The panel included James Ackerman, Prison Fellowship’s President and CEO, Former U.S. Representative Doug Collins (R-GA), Sarah Field, the Vice President of Criminal Justice Reform for Stand Together, Darryl Brooks, Prison Fellowship’s Academy Program Director, and Heather Rice-Minus, Prison Fellowship’s Senior Vice President of Advocacy and Church Mobilization.
The Prison Fellowship roundtable focused on the perception of Christians on criminal justice reform.
The roundtable primarily focused on the results from a biannual survey conducted by Barna Group for Prison Fellowship. That survey focused on “practicing Christians,” which included self-labeled Christians that had attended (virtually on in-person) church within the past month.
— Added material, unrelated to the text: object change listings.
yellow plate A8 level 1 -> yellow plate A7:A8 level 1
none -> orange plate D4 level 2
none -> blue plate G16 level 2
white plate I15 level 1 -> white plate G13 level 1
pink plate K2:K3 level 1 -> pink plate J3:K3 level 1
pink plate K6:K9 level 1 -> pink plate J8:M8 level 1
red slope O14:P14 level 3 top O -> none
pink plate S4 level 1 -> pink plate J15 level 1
And it asked them about their views on a variety of different topics related to criminal justice reform.
For the most part, the survey results showed progress when it comes to criminal justice reform in what Rep. Collins labeled as “faith” communities. The most positive results often centered on forgiveness. For instance, 55% of Christians strongly agreed that “[o]nce someone with a criminal history has completed their punishment, they deserve a second chance to become productive members of the community.” That percentage was 11% higher than Americans in general.
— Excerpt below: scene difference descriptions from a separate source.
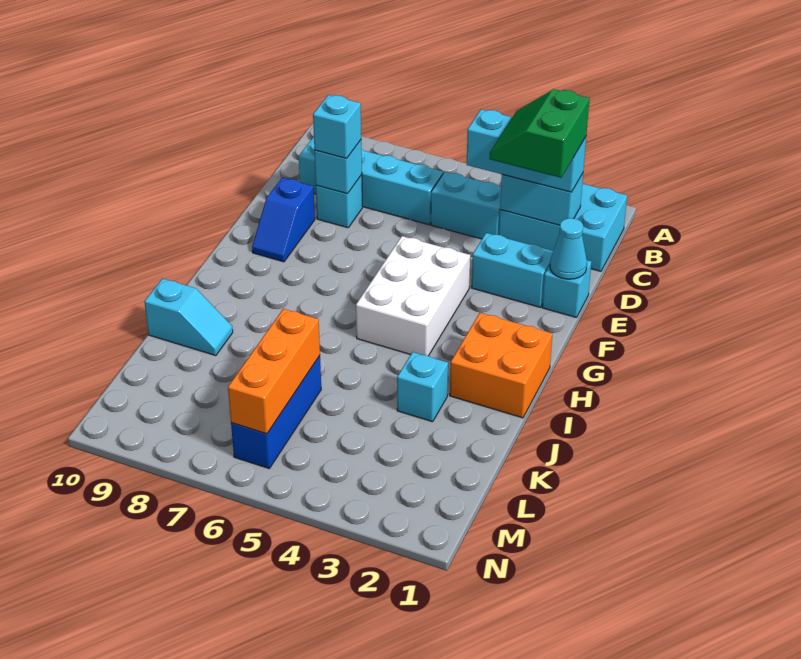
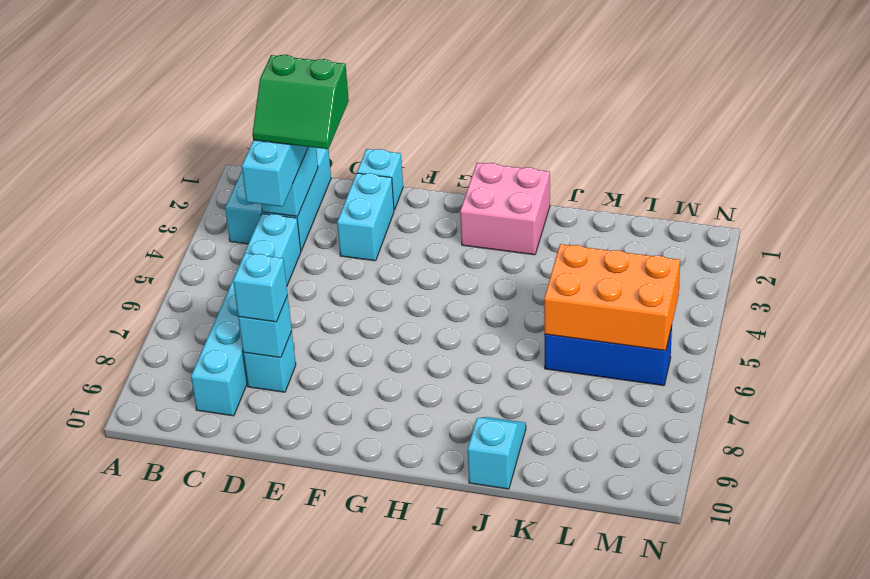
cyan cone E1 level 2 -> none
blue slope E9:F9 level 1 top E -> none
white brick F4:H5 level 1 -> none
orange brick H1:I2 level 1 -> pink brick H1:I2 level 1
cyan brick J3 level 1 -> none
orange brick K6:M6 level 2 -> orange brick K5:M6 level 2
Some polling results were positive. But others foreshadowed a bleak future for criminal justice reform in faith-based communities.
But other survey results painted a more grim image of Christians in the U.S. For instance, 50% of practicing Christians indicated that they supported disproportionately harsh sentences in some cases. Specifically, they expressed “support for making an example out of certain crimes, even at the expense of giving such defendants a harsher penalty than was warranted.”
The good news is that this percentage was three percent lower than it was four years ago in 2017. The bad news is that Christians favor disproportionately high sentences more than the American public as a whole. Just 46% of Americans in general, as opposed to 50% of Christians, said they supported “making an example out of certain crimes, even at the expense of giving such defendants a harsher penalty than was warranted.”
The panelists all praised current criminal justice reform measures like the EQUAL Act, the First Step Act and more.
It’s polling results like this that make effective advocacy in faith communities so important. And all of the panelists made it clear that was their ultimate goal.
Rice-Minus, Prison Fellowship’s Senior Vice President of Advocacy and Church Mobilization, advocated strongly for the EQUAL Act during the roundtable. Rep. Collins expressed his continued support for First Step Act reforms. And Stand Together’s Sarah Field emphasized the fact that now is a better time than ever before for businesses to hire formerly incarcerated people. These voices have the chance to make a big impact in Christian communities.